*** Exercise materials ***
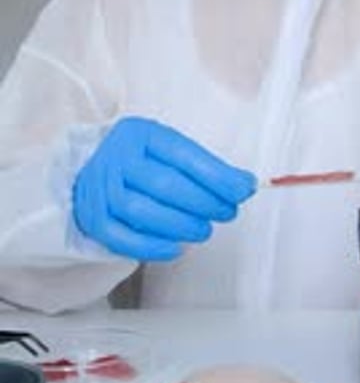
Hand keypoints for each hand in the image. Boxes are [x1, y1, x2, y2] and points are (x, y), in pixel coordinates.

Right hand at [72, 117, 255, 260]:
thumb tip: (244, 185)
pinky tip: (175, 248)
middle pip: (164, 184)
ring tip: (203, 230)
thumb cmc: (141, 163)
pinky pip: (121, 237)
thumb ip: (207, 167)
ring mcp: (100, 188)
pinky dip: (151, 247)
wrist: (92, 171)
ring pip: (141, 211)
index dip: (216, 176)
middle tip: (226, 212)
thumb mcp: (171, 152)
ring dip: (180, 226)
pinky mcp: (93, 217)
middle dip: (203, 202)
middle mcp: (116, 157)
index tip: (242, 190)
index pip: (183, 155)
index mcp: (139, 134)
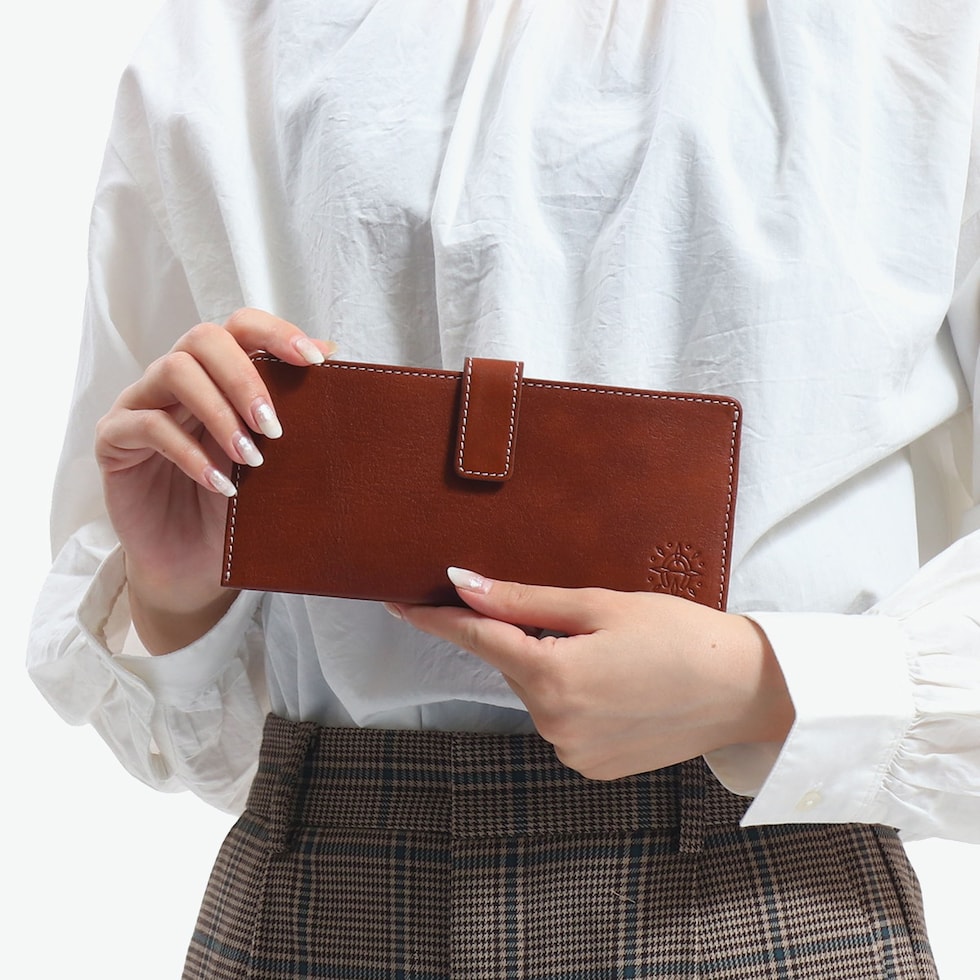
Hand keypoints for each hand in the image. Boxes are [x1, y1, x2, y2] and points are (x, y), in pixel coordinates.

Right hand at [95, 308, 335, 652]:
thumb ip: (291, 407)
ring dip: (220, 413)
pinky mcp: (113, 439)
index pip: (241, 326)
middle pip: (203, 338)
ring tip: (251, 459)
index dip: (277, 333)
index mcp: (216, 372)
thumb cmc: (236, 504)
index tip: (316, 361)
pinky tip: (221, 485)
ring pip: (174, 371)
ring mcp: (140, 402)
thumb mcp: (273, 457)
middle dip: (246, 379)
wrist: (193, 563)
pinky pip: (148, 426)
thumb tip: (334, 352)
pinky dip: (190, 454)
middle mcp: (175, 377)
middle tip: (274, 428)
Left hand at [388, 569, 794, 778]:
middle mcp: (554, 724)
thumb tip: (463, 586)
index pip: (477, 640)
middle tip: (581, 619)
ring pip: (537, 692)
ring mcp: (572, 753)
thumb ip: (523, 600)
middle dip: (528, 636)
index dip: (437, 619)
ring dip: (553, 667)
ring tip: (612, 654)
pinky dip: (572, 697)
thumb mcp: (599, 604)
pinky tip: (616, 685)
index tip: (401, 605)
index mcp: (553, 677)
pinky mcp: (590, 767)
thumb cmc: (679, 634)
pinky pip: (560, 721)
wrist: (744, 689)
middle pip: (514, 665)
*** End of Exercise materials ***
*** Exercise materials ***
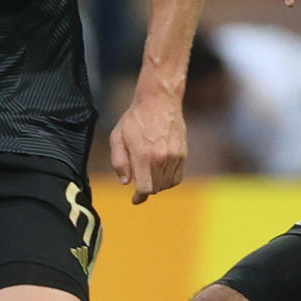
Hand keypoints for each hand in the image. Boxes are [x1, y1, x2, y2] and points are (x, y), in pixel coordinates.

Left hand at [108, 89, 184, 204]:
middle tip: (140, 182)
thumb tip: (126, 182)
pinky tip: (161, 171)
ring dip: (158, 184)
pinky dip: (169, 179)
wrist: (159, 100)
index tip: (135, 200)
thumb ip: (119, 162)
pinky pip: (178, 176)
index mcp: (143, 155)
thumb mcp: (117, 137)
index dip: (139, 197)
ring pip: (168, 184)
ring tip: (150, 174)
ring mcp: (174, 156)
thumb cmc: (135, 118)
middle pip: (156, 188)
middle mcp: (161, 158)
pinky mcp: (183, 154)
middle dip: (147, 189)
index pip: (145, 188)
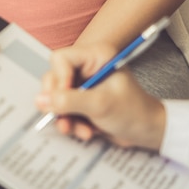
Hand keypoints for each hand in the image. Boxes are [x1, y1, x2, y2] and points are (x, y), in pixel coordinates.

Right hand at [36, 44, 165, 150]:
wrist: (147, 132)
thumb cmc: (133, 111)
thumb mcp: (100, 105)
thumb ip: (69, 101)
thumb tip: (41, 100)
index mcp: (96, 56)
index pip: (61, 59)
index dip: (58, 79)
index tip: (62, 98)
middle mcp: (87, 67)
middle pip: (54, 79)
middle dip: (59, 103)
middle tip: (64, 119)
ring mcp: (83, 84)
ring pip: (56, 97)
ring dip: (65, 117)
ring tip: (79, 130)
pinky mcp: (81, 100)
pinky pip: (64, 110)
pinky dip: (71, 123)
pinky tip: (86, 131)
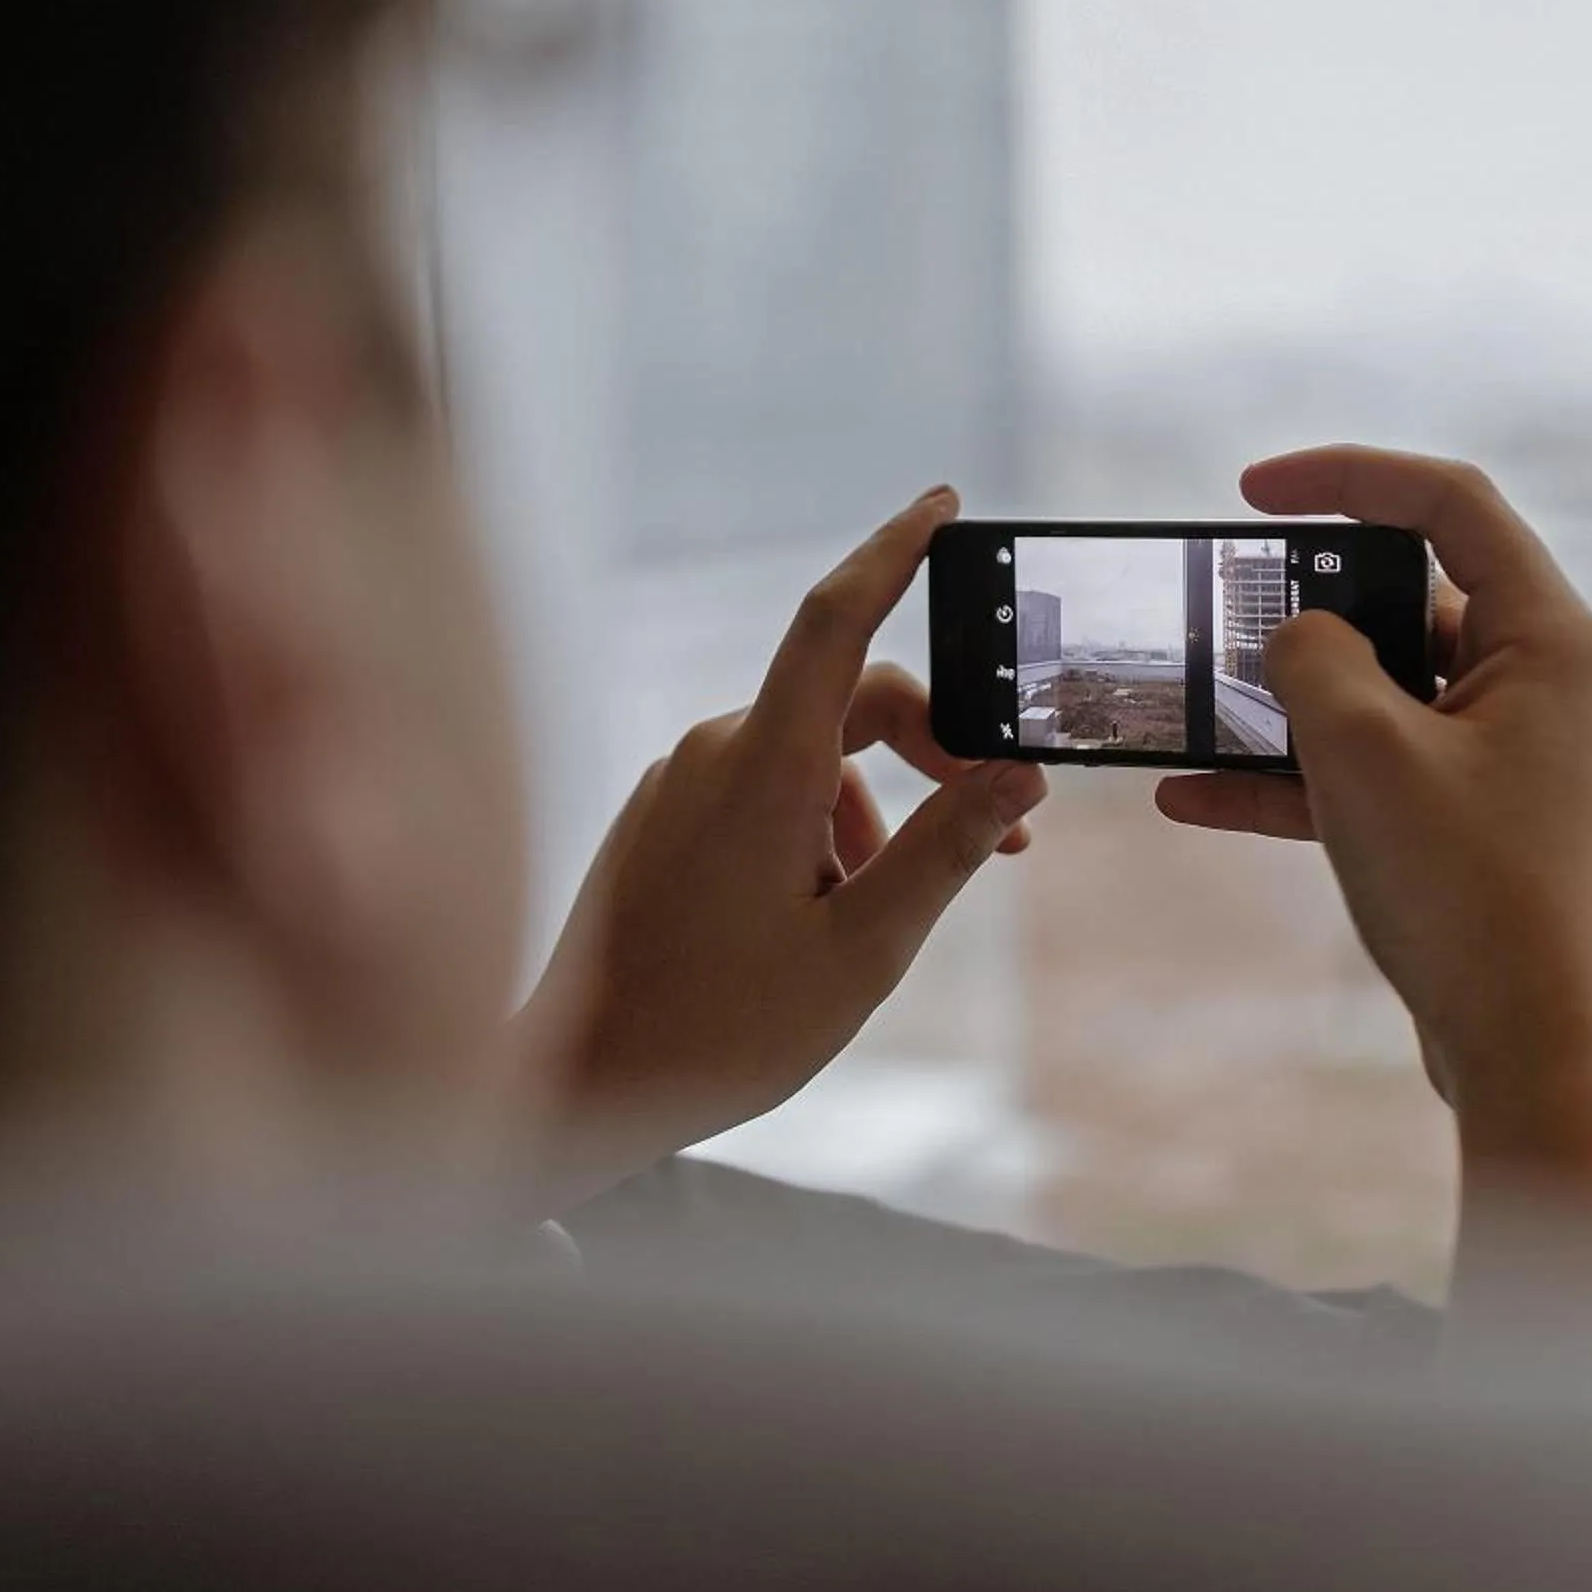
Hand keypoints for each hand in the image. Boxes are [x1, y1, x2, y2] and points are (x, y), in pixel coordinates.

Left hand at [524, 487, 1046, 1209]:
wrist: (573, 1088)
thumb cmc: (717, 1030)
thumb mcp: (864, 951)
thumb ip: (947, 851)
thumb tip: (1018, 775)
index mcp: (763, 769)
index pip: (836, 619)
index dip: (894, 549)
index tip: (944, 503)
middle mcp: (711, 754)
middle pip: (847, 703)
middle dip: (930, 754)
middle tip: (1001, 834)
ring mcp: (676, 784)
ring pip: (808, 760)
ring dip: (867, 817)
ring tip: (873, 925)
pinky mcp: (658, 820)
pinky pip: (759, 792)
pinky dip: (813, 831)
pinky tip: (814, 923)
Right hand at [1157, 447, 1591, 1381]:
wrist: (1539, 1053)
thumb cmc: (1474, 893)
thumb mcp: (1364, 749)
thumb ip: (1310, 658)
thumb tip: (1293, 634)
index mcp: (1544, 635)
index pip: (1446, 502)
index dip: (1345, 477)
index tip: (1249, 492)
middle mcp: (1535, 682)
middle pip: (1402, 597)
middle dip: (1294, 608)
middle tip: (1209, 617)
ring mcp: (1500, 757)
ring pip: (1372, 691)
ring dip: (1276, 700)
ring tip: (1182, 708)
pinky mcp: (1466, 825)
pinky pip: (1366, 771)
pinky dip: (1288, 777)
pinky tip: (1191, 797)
*** End of Exercise materials ***
*** Exercise materials ***
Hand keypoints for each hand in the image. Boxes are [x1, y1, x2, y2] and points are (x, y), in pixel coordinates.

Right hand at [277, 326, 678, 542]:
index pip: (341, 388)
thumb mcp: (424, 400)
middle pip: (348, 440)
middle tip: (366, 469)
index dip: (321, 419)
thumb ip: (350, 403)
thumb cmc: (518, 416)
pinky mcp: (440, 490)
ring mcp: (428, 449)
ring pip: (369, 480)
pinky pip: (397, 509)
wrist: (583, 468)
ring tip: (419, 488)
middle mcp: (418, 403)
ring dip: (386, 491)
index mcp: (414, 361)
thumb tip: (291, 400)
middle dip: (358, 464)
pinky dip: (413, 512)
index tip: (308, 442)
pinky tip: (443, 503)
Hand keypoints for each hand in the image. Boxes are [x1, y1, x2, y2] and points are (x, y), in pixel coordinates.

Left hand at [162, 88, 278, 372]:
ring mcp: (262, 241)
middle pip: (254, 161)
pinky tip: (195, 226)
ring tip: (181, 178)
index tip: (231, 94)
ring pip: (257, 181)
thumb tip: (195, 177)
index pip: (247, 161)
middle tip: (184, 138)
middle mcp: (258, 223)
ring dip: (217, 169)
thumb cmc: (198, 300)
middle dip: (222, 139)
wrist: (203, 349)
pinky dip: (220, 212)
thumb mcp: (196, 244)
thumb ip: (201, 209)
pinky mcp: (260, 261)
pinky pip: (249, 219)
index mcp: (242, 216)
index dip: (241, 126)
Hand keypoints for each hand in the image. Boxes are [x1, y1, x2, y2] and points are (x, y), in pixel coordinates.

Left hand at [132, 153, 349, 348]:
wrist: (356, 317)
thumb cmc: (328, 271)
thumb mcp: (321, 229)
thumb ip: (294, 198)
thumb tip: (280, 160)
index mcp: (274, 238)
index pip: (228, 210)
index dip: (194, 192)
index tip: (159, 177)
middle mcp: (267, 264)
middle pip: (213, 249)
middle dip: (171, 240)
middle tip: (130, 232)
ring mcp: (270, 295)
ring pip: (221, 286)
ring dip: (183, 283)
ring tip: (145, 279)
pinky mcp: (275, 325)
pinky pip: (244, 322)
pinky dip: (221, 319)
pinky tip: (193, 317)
*** End of Exercise materials ***
**What to do**
Looking through the records, copy out every line in which the word "Left" is found.

**Response box**
Left hand at [388, 569, 794, 778]:
Left hand at [108, 89, 184, 204]:
Left hand at [524, 487, 1046, 1209]:
Left hand at [162, 88, 278, 372]:
Left hand at [132, 153, 349, 348]:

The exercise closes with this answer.